Apple Silicon Macs ship a built-in LLM via Apple FoundationModels. apfel exposes it as a UNIX tool and a local OpenAI-compatible server. 100% on-device. No API keys, no cloud.
| Mode | Command | What you get |
|---|---|---|
| UNIX tool | apfel "prompt" / echo "text" | apfel |
Pipe-friendly answers, file attachments, JSON output, exit codes |
| OpenAI-compatible server | apfel --serve |
Drop-in local http://localhost:11434/v1 backend for OpenAI SDKs |
apfel --chat - interactive REPL.
Tool calling works in all contexts. 4096-token context.

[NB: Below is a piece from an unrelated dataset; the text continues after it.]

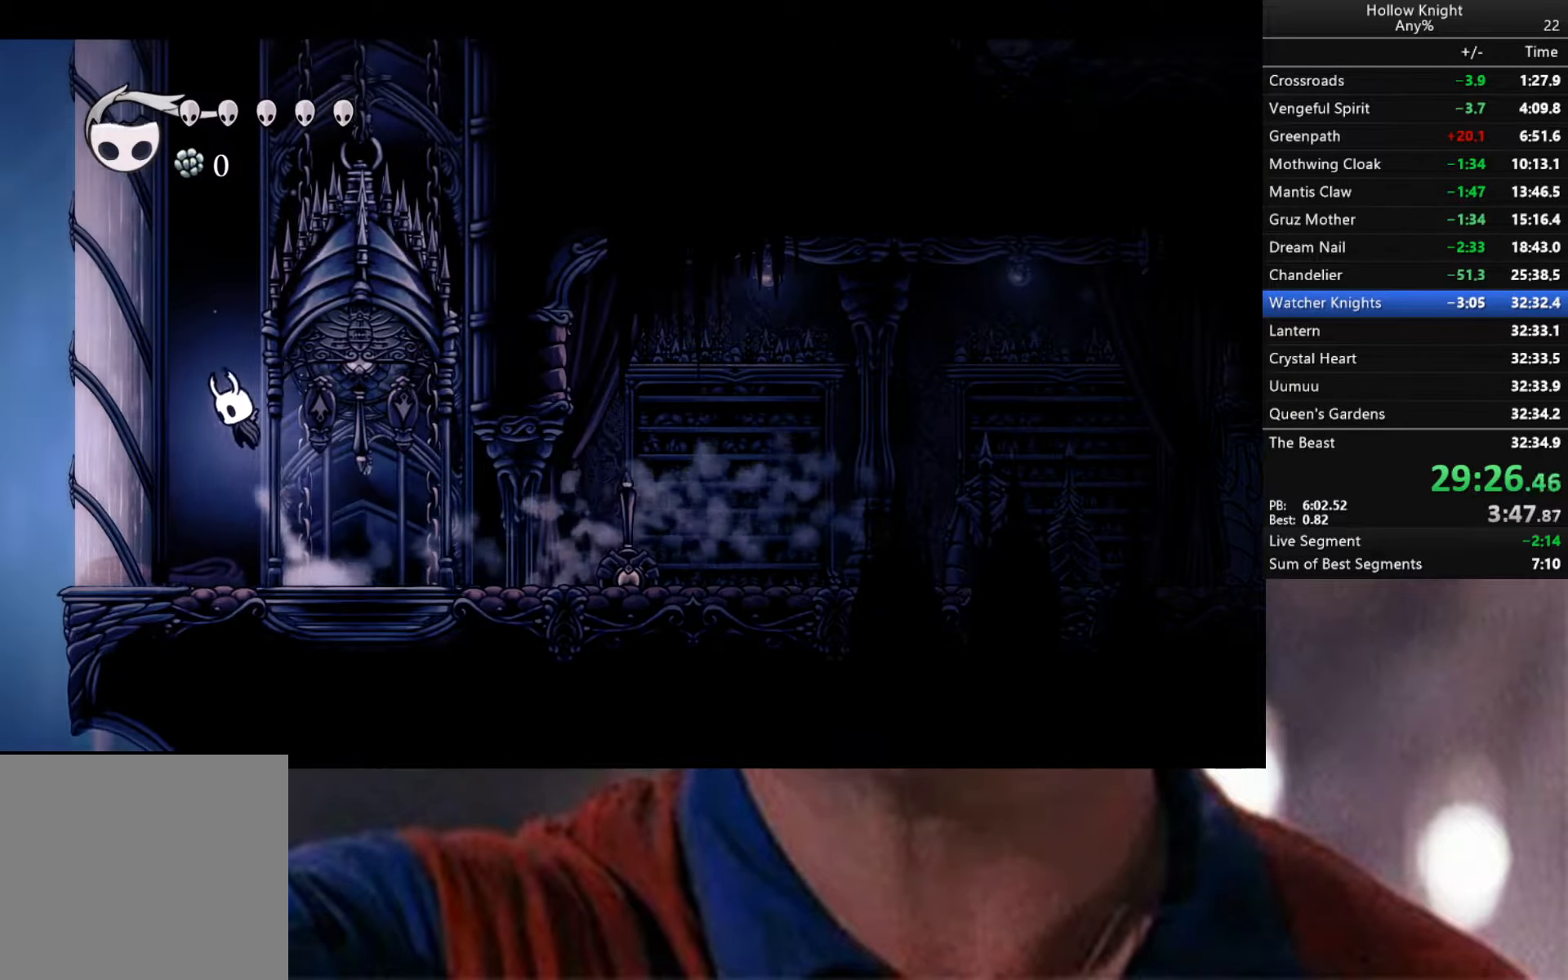
{"buttons": ["A"], "left_stick": "down-left", "right_stick": "center", "events": [[66, "R2", "down"], [150, "A", "up"], [250, "R2", "up"], [300, "A", "down"]]}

macOS 26 Tahoe+, Apple Silicon (M1+), Apple Intelligence enabled.
brew install apfelUpdate:
brew upgrade apfelBuild from source (Command Line Tools with macOS 26.4 SDK / Swift 6.3, no Xcode):
git clone https://github.com/Arthur-Ficial/apfel.git && cd apfel && make installNix, same-day tap, Mint, mise, troubleshooting: docs/install.md.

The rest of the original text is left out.